[PATCH RESEND] mtd: nand: allow NAND_NO_SUBPAGE_WRITE to be set from driver

Brian Norris computersforpeace at gmail.com
Wed Aug 1 21:08:25 EDT 2012


On Wed, Aug 1, 2012 at 9:15 AM, Scott Wood <scottwood at freescale.com> wrote:
> On 08/01/2012 08:05 AM, Matthieu CASTET wrote:
>> Scott Wood a écrit :
>>> On 07/31/2012 02:33 AM, Matthieu CASTET wrote:
>>>> Hi,
>>>>
>>>> for ONFI flash (like this micron one) the information should be extracted form
>>>> the ONFI table (programs_per_page IIRC)
>>>>
>>>> This should be better than relying on the SOC driver for setting this flags.
>>>
>>> This is for cases where the constraint is the controller, not the chip.
>>>
>>>> Does the gpmi driver set this flag because it do not support partial write ?
>>>> In this case why it doesn't set  chip->ecc.steps to 1 ?
>>>
>>> Why is it better to lie about ECC geometry than to just say "subpage
>>> writes aren't supported"?  Does/will the ECC geometry get used by upper
>>> layers in evaluating the number of corrected bitflips?
>> If it is not because of ecc geometry, why the controller doesn't support subpage
>> writes ?
>
> I can't answer for GPMI, but in the case of Freescale eLBC/IFC, the
> controller only does ECC when you do a full page transaction -- but the
> ECC is still done in steps, which is relevant for bitflip thresholds.

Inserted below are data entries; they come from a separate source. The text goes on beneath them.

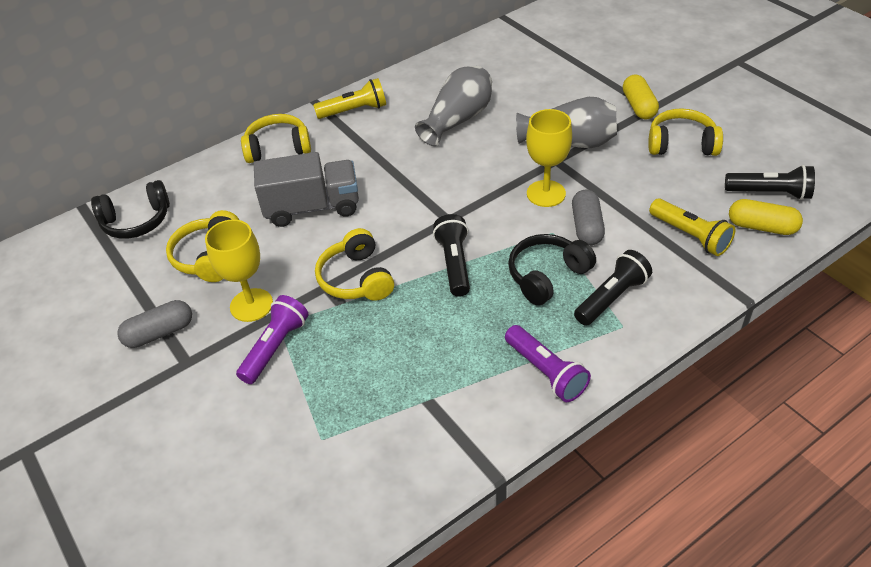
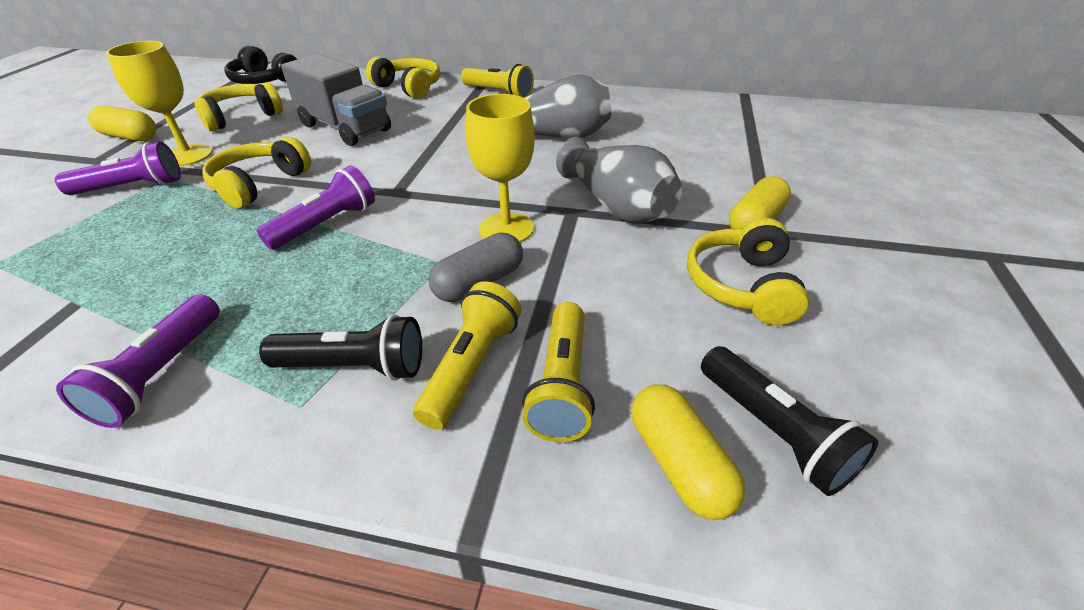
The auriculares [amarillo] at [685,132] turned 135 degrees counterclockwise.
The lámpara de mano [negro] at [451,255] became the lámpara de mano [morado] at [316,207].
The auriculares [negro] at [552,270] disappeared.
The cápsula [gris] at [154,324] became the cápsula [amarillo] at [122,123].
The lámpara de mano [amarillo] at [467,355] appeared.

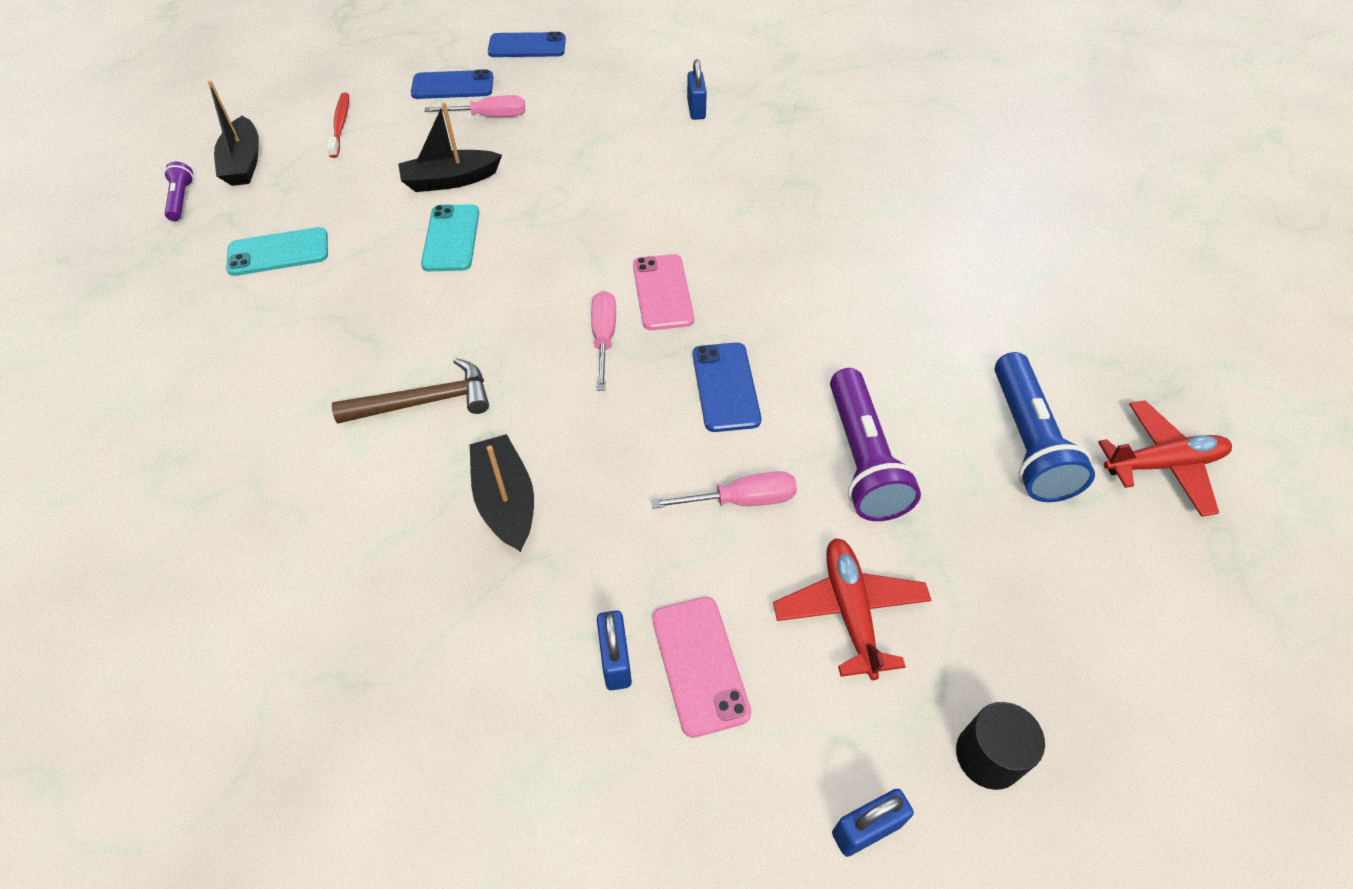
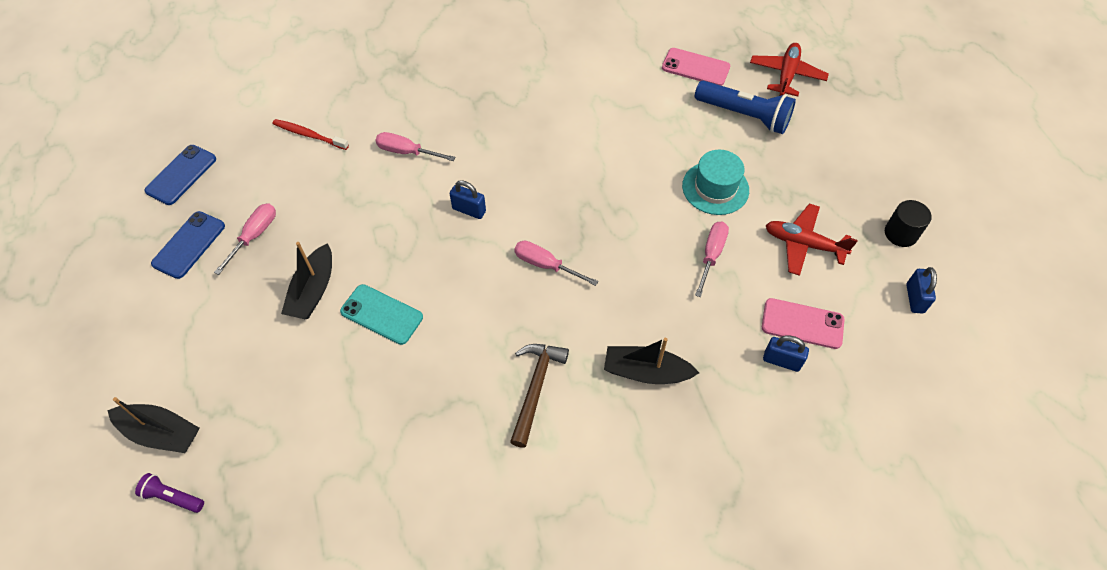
The candado [azul] moved from [697,89] to [468,199].
The cepillo de dientes [rojo] moved from [338,125] to [311,134].
The móvil [turquesa] at [277,251] disappeared.
The móvil [rosa] moved from [663,292] to [696,67].
The móvil [azul] at [727,387] disappeared.
The lámpara de mano [morado] at [875,444] was replaced by the sombrero [turquesa] at [715,182].
The destornillador [rosa] at [415,146] appeared.

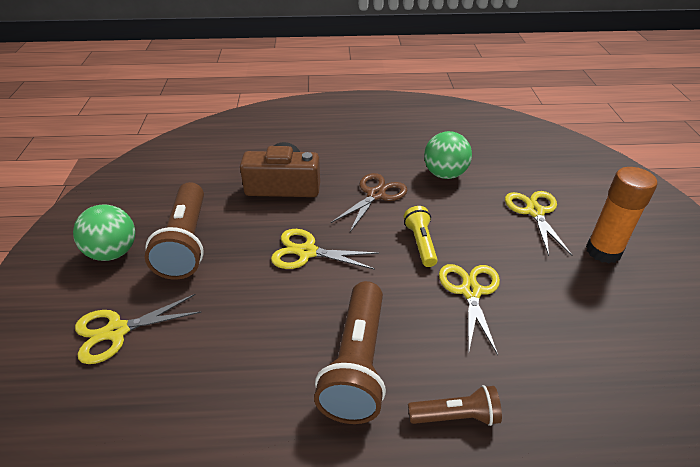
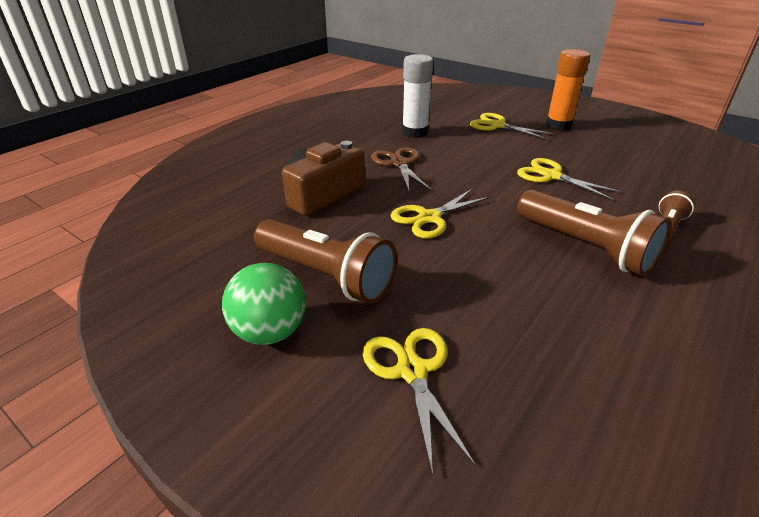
The pelota [verde] at [448,155] was replaced by the barra de pegamento [blanco] at [417,96].
The lámpara de mano [amarillo] at [421,236] disappeared.
The tijeras [amarillo] at [138,329] turned 150 degrees clockwise.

My controller (out-of-tree driver) *can* support subpage writes, but
disabling them gives performance benefits and allows stronger ECC
modes. My driver already performs a kind of hack by enabling
NAND_NO_SUBPAGE_WRITE in between nand_scan_ident() and
nand_scan_tail().

I agree that removing the mask allows a direct way of stating that the
controller does not support subpage writes, a property which is
orthogonal to the concept of ECC step size.